◆ **PROBLEM DETAILS**:
With pictures omitted, transcribe exactly the lines from the one containing "focal_mm: 2.35" to the end of the records below.
[DATA Boundary: Start]
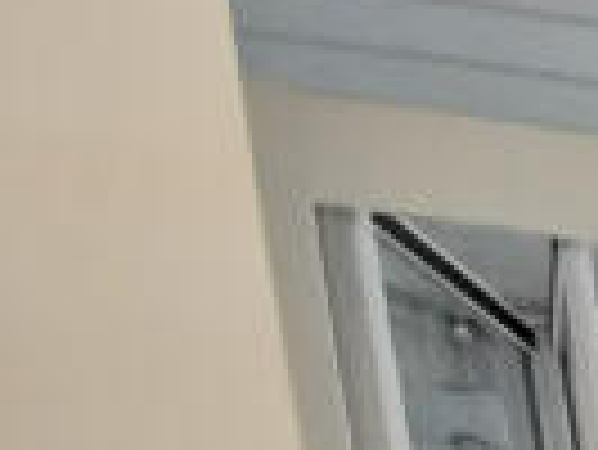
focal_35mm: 123
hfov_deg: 9.9
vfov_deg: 8.3
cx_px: 1978
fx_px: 2127
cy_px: 1665
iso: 160
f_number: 2.2
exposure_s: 1/50
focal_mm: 2.35
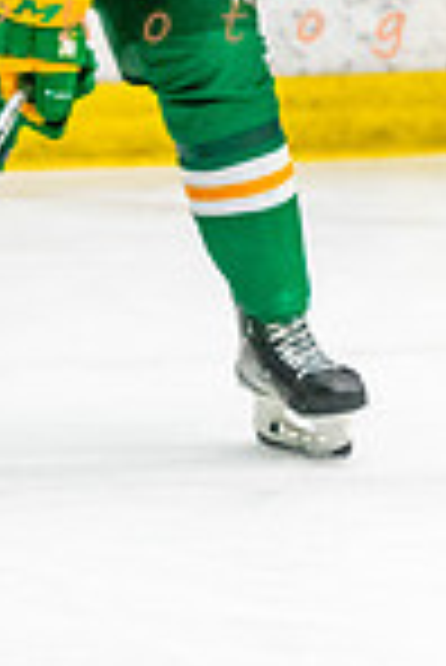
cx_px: 234
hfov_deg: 2.5
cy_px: -76
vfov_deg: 3.8
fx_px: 10122
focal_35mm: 546
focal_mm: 120
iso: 3200
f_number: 2.8
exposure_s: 1/800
[DATA Boundary: End]
◆ **REPLY TO THE EXERCISE**:
focal_mm: 2.35
cx_px: 234
hfov_deg: 2.5
cy_px: -76
vfov_deg: 3.8
fx_px: 10122
focal_35mm: 546
focal_mm: 120
iso: 3200
f_number: 2.8
exposure_s: 1/800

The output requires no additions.